Kimaiyo ignores LSK, extends Lamu curfew

October 21, 2014 3:10 pm


The IG extended the curfew to November 23 from 6.30pm to 6.30am daily/FILE
The IG extended the curfew to November 23 from 6.30pm to 6.30am daily/FILE
NAIROBI, Kenya, Oct 21 – The Inspector General of Police David Kimaiyo on Tuesday ignored threats by the Law Society of Kenya to sue him if he extended Lamu County curfew past October 22.

The IG extended the curfew to November 23 from 6.30pm to 6.30am daily.

Kimaiyo also affirmed that the expansive Boni and adjoining forests remain prohibited areas to allow police normalise the security situation in the county.

“The extension comes against the backdrop of the security situation in the county which has not fully normalised and we are still having alerts of insecurity in a number of areas,” he stated.

“I hereby strongly caution members of the public to desist from venturing into the mentioned areas when the curfew is in force.”

On October 16, LSK Chairman Eric Mutua threatened court action, saying the curfew was violating the rights of Lamu residents to earn a living as well as their freedom to associate.

“This curfew violates the right of Lamu residents to provide for their families. The fishermen prefer to fish at night and that is their right. Lamu is also primarily a tourist destination. Yet what message is Kimaiyo sending out to the world? Is he saying that he is incapable of restoring law and order in the coastal county after four months? Would you vacation in a spot where your freedoms are restricted?” Mutua posed.

The IG however said police were acting on intelligence reports, arguing they were yet to arrest all those who were involved in the attack that left a 100 people dead and property destroyed.

“That place requires continuous extension of the curfew so long as some information is still coming out very strongly that we have some insecurity alerts from here and there,” he pointed out.

“Nobody can ignore any security alert that is there and direct the county to operate normally.”

Kimaiyo also ordered that miraa traders cease from using undesignated roads to ferry supplies to Somalia.

He also directed that all public transport vehicles in Lamu and Garsen road to move only under police escort, “and during the day.”

Five Kenyans kidnapped in Kiunga area within the county on October 10 as they transported miraa are yet to be rescued.

“These unregulated routes should not be used by some people to do business, why do you want to use illegal routes?” he posed.

Lamu has been hit by a series of attacks since mid June that were linked to politics and emotive issues of land.
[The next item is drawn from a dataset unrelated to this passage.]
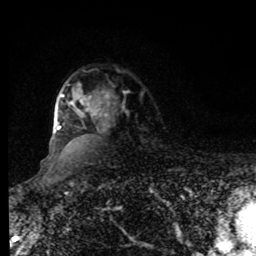
Breast MRI, one axial slice; slice 65 of 80 in the series (ordered by position); cropped to one breast; dynamic contrast-enhanced series, time point 2 of 8 at this slice position (early post-contrast); 1.5 T; TE 4.2 ms, TR 7 ms; 2 mm slice thickness; 256 × 256 image matrix, field of view 170 × 170 mm. Female patient.
Structures marked on this image (semi-automatically segmented with operator editing):
- enhancing-tissue mask used for the functional tumour volume (all voxels passing the contrast-enhancement thresholds inside the analysis volume; usually the tumour): bounding box <57,84,109,131> (left, top, right, bottom; pixels)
The attacks fuelled divisions on the coast, a region where radical Islam, ethnic tensions and land disputes are an explosive cocktail.

Somalia’s Al-Qaeda linked Shabaab later claimed responsibility for some attacks, saying they were in retaliation for Kenya’s military presence in Somalia as part of the African Union force supporting the country’s fragile government.

However, police and government officials have blamed the Mombasa Republican Council (MRC), a group that campaigns for independence of the coastal region.

Recently, the group’s leader and members were arrested and charged in court for holding an unlawful assembly.